- **Input data**

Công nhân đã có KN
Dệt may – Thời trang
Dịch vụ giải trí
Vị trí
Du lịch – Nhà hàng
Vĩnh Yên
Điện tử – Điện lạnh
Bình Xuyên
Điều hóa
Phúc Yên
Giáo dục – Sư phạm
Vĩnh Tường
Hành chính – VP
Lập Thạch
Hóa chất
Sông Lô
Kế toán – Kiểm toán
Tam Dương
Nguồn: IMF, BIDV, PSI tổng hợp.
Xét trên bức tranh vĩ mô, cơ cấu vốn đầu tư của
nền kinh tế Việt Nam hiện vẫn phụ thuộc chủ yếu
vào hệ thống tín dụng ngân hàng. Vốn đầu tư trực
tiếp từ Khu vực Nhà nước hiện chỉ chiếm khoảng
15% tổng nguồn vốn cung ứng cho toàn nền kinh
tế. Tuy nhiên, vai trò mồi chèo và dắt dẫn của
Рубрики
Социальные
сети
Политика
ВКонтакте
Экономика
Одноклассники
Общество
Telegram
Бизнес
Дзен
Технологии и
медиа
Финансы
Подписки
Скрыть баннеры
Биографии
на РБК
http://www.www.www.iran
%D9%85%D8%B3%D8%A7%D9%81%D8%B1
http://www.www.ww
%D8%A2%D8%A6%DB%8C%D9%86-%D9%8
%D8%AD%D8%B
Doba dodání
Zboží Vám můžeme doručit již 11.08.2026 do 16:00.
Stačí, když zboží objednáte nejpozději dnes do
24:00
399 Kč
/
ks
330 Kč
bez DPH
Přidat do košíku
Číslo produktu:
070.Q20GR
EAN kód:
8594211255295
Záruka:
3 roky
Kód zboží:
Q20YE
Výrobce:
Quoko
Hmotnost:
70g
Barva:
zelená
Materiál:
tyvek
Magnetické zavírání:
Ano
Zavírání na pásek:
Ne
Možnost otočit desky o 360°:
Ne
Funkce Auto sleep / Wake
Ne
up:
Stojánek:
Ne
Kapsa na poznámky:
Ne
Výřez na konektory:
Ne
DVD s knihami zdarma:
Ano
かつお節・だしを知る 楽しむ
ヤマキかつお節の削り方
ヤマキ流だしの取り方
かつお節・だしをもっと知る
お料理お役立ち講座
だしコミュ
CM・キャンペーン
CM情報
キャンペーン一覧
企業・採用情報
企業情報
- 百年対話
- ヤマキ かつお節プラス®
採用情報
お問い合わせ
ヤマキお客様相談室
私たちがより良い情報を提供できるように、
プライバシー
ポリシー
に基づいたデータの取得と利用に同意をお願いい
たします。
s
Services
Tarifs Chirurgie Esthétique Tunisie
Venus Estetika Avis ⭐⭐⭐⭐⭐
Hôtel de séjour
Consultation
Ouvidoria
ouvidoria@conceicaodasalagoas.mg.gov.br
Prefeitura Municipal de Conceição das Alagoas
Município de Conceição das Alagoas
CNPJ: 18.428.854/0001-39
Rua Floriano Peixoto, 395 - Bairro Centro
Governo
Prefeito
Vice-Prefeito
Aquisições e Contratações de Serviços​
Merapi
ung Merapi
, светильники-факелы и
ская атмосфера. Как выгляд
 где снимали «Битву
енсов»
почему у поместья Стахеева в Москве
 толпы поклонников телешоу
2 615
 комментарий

* * *

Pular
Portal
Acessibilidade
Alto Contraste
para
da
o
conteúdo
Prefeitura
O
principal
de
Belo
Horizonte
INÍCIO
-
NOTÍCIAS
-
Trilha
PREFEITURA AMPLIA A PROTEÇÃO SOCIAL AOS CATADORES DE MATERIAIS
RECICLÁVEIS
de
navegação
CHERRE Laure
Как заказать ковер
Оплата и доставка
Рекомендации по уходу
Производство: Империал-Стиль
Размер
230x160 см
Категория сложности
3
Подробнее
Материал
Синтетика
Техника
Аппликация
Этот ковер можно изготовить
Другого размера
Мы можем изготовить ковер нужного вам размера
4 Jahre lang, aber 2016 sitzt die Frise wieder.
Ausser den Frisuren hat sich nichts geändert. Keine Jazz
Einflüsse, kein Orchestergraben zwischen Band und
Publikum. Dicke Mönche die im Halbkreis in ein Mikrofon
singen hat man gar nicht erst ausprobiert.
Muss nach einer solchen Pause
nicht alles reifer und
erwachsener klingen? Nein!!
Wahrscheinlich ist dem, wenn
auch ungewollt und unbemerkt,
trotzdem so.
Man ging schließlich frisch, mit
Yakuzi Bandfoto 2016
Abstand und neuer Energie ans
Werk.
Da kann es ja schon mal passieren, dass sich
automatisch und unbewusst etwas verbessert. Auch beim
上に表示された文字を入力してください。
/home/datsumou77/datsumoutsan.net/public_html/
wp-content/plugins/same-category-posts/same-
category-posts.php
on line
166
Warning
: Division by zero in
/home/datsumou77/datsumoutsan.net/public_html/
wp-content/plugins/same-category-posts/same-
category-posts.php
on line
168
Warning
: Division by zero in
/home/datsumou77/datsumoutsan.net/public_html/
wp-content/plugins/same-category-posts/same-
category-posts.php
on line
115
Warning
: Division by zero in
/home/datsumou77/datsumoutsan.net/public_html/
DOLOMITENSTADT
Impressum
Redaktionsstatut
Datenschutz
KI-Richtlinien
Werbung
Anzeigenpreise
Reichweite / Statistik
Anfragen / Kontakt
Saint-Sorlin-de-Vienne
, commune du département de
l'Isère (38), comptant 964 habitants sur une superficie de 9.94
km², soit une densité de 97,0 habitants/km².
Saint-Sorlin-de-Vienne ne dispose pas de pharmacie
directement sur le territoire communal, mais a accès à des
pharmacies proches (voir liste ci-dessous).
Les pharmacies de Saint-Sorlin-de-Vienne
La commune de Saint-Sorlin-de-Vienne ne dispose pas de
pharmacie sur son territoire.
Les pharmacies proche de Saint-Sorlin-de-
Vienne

- **Assignment**
Rewrite the item text from the line containing "Công nhân đã có KN" down to the line containing "комментарий", changing "zelená" to "modrá" and leaving every other part unchanged.

- **Solution for this task**
Công nhân đã có KN
Dệt may – Thời trang
Dịch vụ giải trí
Vị trí
Du lịch – Nhà hàng
Vĩnh Yên
Điện tử – Điện lạnh
Bình Xuyên
Điều hóa
Phúc Yên
Giáo dục – Sư phạm
Vĩnh Tường
Hành chính – VP
Lập Thạch
Hóa chất
Sông Lô
Kế toán – Kiểm toán
Tam Dương
Nguồn: IMF, BIDV, PSI tổng hợp.
Xét trên bức tranh vĩ mô, cơ cấu vốn đầu tư của
nền kinh tế Việt Nam hiện vẫn phụ thuộc chủ yếu
vào hệ thống tín dụng ngân hàng. Vốn đầu tư trực
tiếp từ Khu vực Nhà nước hiện chỉ chiếm khoảng
15% tổng nguồn vốn cung ứng cho toàn nền kinh
tế. Tuy nhiên, vai trò mồi chèo và dắt dẫn của
Рубрики
Социальные
сети
Политика
ВКонтакте
Экономика
Одноклассники
Общество
Telegram
Бизнес
Дзен
Технологии и
медиа
Финансы
Подписки
Скрыть баннеры
Биографии
на РБК
http://www.www.www.iran
%D9%85%D8%B3%D8%A7%D9%81%D8%B1
http://www.www.ww
%D8%A2%D8%A6%DB%8C%D9%86-%D9%8
%D8%AD%D8%B
Doba dodání
Zboží Vám můžeme doručit již 11.08.2026 do 16:00.
Stačí, když zboží objednáte nejpozději dnes do
24:00
399 Kč
/
ks
330 Kč
bez DPH
Přidat do košíku
Číslo produktu:
070.Q20GR
EAN kód:
8594211255295
Záruka:
3 roky
Kód zboží:
Q20YE
Výrobce:
Quoko
Hmotnost:
70g
Barva:
modrá
Materiál:
tyvek
Magnetické zavírání:
Ano
Zavírání na pásek:
Ne
Možnost otočit desky o 360°:
Ne
Funkce Auto sleep / Wake
Ne
up:
Stojánek:
Ne
Kapsa na poznámky:
Ne
Výřez na konektory:
Ne
DVD s knihami zdarma:
Ano
かつお節・だしを知る 楽しむ
ヤマキかつお節の削り方
ヤマキ流だしの取り方
かつお節・だしをもっと知る
お料理お役立ち講座
だしコミュ
CM・キャンペーン
CM情報
キャンペーン一覧
企業・採用情報
企業情報
- 百年対話
- ヤマキ かつお節プラス®
採用情報
お問い合わせ
ヤマキお客様相談室
私たちがより良い情報を提供できるように、
プライバシー
ポリシー
に基づいたデータの取得と利用に同意をお願いい
たします。
s
Services
Tarifs Chirurgie Esthétique Tunisie
Venus Estetika Avis ⭐⭐⭐⭐⭐
Hôtel de séjour
Consultation
Ouvidoria
ouvidoria@conceicaodasalagoas.mg.gov.br
Prefeitura Municipal de Conceição das Alagoas
Município de Conceição das Alagoas
CNPJ: 18.428.854/0001-39
Rua Floriano Peixoto, 395 - Bairro Centro
Governo
Prefeito
Vice-Prefeito
Aquisições e Contratações de Serviços​
Merapi
ung Merapi
, светильники-факелы и
ская атмосфера. Как выгляд
 где снимали «Битву
енсов»
почему у поместья Стахеева в Москве
 толпы поклонников телешоу
2 615
 комментарий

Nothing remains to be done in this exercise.